[[ Material supplied, beginning ]]
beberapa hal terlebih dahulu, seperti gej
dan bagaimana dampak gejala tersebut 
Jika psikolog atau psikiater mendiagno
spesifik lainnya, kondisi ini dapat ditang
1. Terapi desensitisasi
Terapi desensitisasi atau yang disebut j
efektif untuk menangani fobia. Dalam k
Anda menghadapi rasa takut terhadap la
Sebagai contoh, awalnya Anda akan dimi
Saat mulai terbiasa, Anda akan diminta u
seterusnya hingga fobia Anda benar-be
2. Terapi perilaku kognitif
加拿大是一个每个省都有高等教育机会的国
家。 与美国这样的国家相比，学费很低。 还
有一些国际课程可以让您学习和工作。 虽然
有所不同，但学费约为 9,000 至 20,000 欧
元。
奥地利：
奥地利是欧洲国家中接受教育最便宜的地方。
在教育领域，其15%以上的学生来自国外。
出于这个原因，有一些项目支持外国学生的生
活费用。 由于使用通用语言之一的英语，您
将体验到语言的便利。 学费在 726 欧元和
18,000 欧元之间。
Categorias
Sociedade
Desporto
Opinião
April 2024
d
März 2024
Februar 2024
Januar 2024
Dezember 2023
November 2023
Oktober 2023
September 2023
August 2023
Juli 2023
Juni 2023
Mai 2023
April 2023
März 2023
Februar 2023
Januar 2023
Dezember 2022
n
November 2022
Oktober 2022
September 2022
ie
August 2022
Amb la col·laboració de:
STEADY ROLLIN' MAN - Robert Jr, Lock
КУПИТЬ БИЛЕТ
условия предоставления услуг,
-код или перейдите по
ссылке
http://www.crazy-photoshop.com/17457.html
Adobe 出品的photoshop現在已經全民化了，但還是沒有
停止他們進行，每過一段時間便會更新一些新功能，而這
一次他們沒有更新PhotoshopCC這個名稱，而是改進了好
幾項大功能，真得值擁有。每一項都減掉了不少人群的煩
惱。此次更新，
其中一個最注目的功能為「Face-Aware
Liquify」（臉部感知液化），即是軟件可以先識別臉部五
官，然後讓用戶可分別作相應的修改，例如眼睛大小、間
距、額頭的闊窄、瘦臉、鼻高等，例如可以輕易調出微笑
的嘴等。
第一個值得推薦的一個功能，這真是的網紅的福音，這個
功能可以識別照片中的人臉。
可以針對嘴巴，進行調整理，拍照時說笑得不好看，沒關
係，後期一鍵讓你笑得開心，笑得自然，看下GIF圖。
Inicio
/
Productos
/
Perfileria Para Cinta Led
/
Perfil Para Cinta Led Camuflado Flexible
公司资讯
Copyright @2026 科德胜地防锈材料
[[ Material supplied, end ]]
**Exercise:** Once you find the line with "Jika psikolog atau psikiater mendiagno" in the entries above, output it and each line after it up to and including the line with "Sebagai contoh, awalnya Anda akan dimi", and nothing else.

**Written response:**
Jika psikolog atau psikiater mendiagno
spesifik lainnya, kondisi ini dapat ditang
1. Terapi desensitisasi
Terapi desensitisasi atau yang disebut j
efektif untuk menangani fobia. Dalam k
Anda menghadapi rasa takut terhadap la
Sebagai contoh, awalnya Anda akan dimi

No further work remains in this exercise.